Nice choice of the E minor Sinfonia: I think it's one of the more interesting of the minor-key sinfonie, for some reason. It has an odd wheedling, almost Eastern European quality to it that I find unusual. When I was much younger, I was all about the F minor and the D minor, but I rarely have the patience to play them now — late at night, maybe if I've been drinking and am feeling sentimental. They're powerful, intricate pieces, but sometimes a little more than I want to play.

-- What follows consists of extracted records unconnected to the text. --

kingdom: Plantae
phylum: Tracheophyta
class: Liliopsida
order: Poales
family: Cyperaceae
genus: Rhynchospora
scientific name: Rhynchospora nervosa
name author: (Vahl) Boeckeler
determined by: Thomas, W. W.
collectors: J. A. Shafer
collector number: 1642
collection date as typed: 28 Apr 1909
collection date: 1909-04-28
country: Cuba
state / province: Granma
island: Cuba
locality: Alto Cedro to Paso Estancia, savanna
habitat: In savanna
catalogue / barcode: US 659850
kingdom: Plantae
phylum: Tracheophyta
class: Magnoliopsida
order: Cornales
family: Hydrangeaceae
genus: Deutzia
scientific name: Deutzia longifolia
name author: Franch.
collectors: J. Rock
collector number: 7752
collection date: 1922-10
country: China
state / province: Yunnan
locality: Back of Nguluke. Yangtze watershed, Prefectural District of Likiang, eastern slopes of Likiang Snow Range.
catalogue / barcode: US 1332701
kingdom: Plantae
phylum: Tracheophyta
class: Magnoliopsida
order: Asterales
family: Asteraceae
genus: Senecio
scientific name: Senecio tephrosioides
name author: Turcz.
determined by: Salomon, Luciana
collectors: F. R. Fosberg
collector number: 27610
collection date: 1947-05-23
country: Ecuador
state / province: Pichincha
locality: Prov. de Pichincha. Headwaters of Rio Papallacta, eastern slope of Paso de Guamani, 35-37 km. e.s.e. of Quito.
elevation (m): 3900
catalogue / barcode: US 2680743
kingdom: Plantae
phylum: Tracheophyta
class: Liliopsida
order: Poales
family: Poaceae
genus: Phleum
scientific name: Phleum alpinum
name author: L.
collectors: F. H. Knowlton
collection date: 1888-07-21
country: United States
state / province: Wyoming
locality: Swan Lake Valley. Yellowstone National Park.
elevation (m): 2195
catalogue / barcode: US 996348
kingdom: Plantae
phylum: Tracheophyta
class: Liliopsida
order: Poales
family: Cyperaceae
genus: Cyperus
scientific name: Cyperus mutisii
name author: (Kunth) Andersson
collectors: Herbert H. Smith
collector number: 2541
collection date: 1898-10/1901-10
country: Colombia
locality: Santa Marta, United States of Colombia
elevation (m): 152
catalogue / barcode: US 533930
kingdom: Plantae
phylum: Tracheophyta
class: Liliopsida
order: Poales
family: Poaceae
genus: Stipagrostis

Not that you asked, but my personal favorites are the C, Cm, D, E, Em, G, A, Am. I like the F major, but I haven't played it in a while and I have to be more careful reading it than I'd like. Those are the ones that I keep playing, just for fun. And, no, I can never keep the arpeggios straight in the B minor — in theory it can be done, certainly, but since nobody's paying me to do it, I just don't bother. Among the 2-Part Inventions, the C, Cm, Dm, A, and the Bb are really the only ones I come back to, sort of just for fun. It's pretty fun to play the C or the Dm as fast as possible, almost as a joke to myself. Although Gould clearly won that game with his amusing, blistering take on the Am.
Oh, I remember the reason I was thinking the WTCII Cm Prelude had some relationship to the Cm Partita's first movement: just the LH part in staggered octaves or other intervals. I think you could just sight-read it without much problem. The fugue is great, but it has some tricky syncopations: probably a little harder than the fugue from book I, but not by much.